パリオリンピックで金メダルを獲得した後も学びを続ける姿勢は、多くの人から称賛されています。
将来的にはスポーツの持つ力や社会的な価値について研究し、競技普及にも貢献したいという思いを持っているようです。
また、鏡選手は競技活動だけでなく新たな挑戦も始めています。
2024年には株式会社KAWAIIを設立し、代表取締役に就任しました。

選手に、学生に、社長。すごくパワフルと話題になっているね!
会社設立には、レスリングやスポーツの魅力をより多くの人に伝えたいという思いがあるそうです。
オリンピック金メダリストとしてだけでなく、今後は経営者としての活躍にも注目が集まりそうですね。
鏡優翔がレスリングを始めたきっかけ
鏡選手がレスリングを始めたのは小学1年生の頃です。
もともと父親がレスリング経験者で、3歳年上の兄も先にレスリングを習っていました。
ある日、兄のチームメイトの家に遊びに行った際、部屋にずらりと並んだメダルやトロフィーを目にしたそうです。
その光景に強く憧れ、
「私も本物のメダルが欲しい!」
と思ったことが競技を始めるきっかけになりました。
今ではオリンピック金メダリストとなった鏡選手ですが、実は最初からレスリングが好きだったわけではなかったそうです。
激しくぶつかり合う競技に苦手意識もありましたが、勝つ喜びを知るにつれて夢中になり、次第に競技へ打ち込むようになっていきました。
競技を始めてわずか数か月後の大会で、全国大会上位の実力を持つ選手に勝利し銅メダルを獲得。その経験が大きな自信につながりました。
自分が勝ったことで家族や周囲の人が喜んでくれる姿を見るのも嬉しかったそうで、「もっと良い色のメダルが欲しい」という気持ちが芽生えていったと語っています。
小学1年生の頃からレスリングノートに「夢はオリンピックで金メダル」と書き続けていたというエピソードからも、幼い頃から高い目標を持っていたことがわかります。
幼い頃は漠然とした憧れだった夢も、全国大会で結果を残すようになるにつれ現実的な目標へと変わっていきました。
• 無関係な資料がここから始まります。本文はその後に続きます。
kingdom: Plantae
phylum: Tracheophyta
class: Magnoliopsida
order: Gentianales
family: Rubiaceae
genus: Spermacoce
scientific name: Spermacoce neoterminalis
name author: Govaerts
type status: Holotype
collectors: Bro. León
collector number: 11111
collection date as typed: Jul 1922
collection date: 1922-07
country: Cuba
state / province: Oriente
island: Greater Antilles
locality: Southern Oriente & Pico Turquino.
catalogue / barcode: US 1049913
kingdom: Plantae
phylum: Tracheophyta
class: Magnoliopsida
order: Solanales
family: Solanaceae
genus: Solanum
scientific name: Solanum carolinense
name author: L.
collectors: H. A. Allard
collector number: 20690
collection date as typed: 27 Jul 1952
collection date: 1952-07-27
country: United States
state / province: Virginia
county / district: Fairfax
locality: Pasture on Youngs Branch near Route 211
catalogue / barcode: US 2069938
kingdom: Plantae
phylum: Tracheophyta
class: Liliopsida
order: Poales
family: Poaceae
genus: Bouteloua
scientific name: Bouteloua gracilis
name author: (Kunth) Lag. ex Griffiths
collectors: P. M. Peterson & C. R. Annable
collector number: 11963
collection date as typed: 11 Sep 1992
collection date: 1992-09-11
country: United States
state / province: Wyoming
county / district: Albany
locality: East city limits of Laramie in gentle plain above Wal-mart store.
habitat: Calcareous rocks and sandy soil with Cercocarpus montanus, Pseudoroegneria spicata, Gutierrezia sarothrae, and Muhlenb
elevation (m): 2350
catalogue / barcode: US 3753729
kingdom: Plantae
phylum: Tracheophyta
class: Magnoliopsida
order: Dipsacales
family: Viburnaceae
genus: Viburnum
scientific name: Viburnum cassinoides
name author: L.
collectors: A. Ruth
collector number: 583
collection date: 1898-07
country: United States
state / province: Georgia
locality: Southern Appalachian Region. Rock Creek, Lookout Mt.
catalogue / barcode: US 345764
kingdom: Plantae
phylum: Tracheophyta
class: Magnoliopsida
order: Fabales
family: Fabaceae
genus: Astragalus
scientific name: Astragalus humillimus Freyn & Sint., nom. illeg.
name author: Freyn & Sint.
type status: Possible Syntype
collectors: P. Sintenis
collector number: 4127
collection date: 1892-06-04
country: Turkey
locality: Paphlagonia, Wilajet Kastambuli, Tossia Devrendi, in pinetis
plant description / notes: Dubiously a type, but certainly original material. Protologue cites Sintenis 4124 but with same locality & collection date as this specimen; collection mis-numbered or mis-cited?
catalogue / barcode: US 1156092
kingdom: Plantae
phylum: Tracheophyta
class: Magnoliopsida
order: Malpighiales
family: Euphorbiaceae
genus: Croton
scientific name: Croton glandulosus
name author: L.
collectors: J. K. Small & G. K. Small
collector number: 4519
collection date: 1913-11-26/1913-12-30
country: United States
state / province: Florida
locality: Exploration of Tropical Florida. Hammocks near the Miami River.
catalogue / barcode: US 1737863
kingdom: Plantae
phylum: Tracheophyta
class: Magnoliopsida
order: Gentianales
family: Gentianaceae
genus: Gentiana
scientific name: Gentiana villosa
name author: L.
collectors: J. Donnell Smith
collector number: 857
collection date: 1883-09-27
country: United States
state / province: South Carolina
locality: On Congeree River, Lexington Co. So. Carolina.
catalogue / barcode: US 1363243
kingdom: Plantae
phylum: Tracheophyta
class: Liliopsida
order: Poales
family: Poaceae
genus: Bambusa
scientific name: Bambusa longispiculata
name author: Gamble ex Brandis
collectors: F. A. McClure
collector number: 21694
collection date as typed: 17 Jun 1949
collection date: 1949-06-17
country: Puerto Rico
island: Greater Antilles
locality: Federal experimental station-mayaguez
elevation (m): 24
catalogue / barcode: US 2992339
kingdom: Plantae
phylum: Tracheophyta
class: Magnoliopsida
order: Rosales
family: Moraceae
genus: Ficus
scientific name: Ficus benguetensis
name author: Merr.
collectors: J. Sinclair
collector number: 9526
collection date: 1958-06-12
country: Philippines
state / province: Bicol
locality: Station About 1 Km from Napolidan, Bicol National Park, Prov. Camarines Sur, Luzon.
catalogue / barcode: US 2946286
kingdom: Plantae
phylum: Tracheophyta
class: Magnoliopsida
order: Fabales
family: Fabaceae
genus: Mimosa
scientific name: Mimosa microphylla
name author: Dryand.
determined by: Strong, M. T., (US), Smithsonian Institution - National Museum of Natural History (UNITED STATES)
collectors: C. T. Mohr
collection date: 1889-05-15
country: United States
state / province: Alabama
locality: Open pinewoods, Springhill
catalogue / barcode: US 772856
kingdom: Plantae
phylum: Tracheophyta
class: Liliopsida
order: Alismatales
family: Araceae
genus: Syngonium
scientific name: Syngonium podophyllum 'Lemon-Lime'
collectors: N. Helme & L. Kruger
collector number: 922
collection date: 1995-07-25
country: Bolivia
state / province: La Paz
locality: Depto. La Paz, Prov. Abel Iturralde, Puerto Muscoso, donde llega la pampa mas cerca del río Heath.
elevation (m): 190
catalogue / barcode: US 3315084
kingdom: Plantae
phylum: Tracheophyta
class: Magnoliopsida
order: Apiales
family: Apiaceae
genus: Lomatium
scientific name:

その後、小学生時代から全国大会4連覇を達成し、中学ではJOCエリートアカデミーへ進学。夢だったオリンピック金メダルを本当に実現してしまったのですから驚きですよね。
「本物のメダルが欲しい」という小さな憧れが、世界の頂点へ続く第一歩だったのかもしれません。
さいごに
鏡優翔選手は宇都宮市立雀宮南小学校、雀宮中学校、帝京高校、東洋大学へと進学し、それぞれの環境で着実に成長を重ねてきました。
レスリングを始めたきっかけは「本物のメダルが欲しい」という素直な憧れでしたが、その思いを小学1年生からずっと持ち続け、ついにはオリンピック金メダルという夢を実現しています。
小学生時代から積み重ねてきた努力と、常に高い目標を持ち続けた姿勢こそが、世界の頂点へたどり着いた最大の理由なのかもしれません。
今後はロサンゼルスオリンピックや競技普及活動など、新たな挑戦にも注目が集まりそうですね!